Le restaurateur, le cafetier, ne détiennent évidemment pas l'autorité publique pour confronter le formulaire à une pièce d'identité. Ils ne le souhaitent d'ailleurs pas, chacun à sa place.

Peu d'entre eux semblent en tout cas avoir refusé de servir une table qui est restée anonyme.

Les quelques déclarations farfelues des premiers jours (faux nom, fausse adresse web) se sont raréfiées: "j'ai l'impression que chacun a vite joué le jeu, en sentant que c'est une mesure complémentaire pour enrayer le fléau", observe Nicholas Esterhazy, patron du "café de la Poste" à Chaumont-Gistoux, dans le Brabant wallon.

"Cela dérange d'autant moins qu'à chaque réservation, par téléphone ou par mail, le client estime normal de communiquer ses coordonnées."

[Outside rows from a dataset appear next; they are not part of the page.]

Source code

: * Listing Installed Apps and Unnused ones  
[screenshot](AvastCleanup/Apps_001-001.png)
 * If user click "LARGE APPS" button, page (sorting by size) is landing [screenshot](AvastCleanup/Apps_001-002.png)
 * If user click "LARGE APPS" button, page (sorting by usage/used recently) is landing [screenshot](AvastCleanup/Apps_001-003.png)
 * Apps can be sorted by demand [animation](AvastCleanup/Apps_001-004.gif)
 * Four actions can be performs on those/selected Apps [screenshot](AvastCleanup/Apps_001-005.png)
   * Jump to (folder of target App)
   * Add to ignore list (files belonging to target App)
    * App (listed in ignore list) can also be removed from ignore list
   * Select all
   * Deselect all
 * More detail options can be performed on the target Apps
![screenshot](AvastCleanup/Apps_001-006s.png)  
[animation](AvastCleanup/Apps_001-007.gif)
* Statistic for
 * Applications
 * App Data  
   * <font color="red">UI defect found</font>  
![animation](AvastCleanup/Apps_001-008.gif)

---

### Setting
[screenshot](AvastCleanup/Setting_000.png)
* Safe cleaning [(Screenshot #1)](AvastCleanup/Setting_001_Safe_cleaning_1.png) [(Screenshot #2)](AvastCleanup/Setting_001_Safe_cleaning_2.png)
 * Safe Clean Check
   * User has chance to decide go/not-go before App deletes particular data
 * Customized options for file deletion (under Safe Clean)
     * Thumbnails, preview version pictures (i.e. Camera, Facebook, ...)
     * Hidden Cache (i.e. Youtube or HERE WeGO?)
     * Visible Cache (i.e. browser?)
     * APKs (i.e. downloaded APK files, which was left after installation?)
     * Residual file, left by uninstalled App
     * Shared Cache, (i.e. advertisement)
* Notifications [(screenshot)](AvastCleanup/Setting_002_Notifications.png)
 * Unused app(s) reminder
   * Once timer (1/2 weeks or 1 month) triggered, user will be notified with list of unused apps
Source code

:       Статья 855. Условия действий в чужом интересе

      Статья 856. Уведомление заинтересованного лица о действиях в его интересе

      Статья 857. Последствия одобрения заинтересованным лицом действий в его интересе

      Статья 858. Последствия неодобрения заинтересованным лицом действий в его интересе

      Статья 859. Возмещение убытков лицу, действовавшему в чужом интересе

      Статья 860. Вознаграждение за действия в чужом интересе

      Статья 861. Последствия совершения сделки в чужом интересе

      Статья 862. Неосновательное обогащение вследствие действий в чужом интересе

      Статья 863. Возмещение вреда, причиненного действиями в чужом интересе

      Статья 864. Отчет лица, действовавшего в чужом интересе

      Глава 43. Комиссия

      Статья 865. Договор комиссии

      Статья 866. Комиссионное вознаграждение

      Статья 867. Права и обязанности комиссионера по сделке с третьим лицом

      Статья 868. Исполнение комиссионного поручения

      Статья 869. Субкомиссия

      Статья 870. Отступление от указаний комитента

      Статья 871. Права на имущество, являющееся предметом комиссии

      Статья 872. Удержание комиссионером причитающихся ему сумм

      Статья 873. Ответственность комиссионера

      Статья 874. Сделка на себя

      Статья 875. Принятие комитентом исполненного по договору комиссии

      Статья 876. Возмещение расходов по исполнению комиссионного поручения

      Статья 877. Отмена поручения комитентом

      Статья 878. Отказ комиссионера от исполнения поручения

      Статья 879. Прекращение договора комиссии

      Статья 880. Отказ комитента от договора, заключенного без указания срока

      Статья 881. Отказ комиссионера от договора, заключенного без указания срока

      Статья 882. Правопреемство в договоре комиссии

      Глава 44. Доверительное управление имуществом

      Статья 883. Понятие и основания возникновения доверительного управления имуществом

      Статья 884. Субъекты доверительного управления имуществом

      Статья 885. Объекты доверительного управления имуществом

Aujourd'hui récoltées, ces données permettent à une cellule de traçage de contacter l'entourage d'un client déclaré positif endéans les deux semaines, en sorte de suivre la trace du virus.

Voilà un débouché santé qui ne plaît pas forcément à tous et toutes: "les refus? 1%, pas plus", indique Serge Litvine.

Quant au contrôle des mesures imposées au restaurateur, registre, port du masque, distance entre les tables, la police en a déjà mené (au moins visuel, de l'extérieur, dans les zones achalandées). "Je m'y attends à tout moment, mais comme tout est en règle..."conclut Nicholas Esterhazy.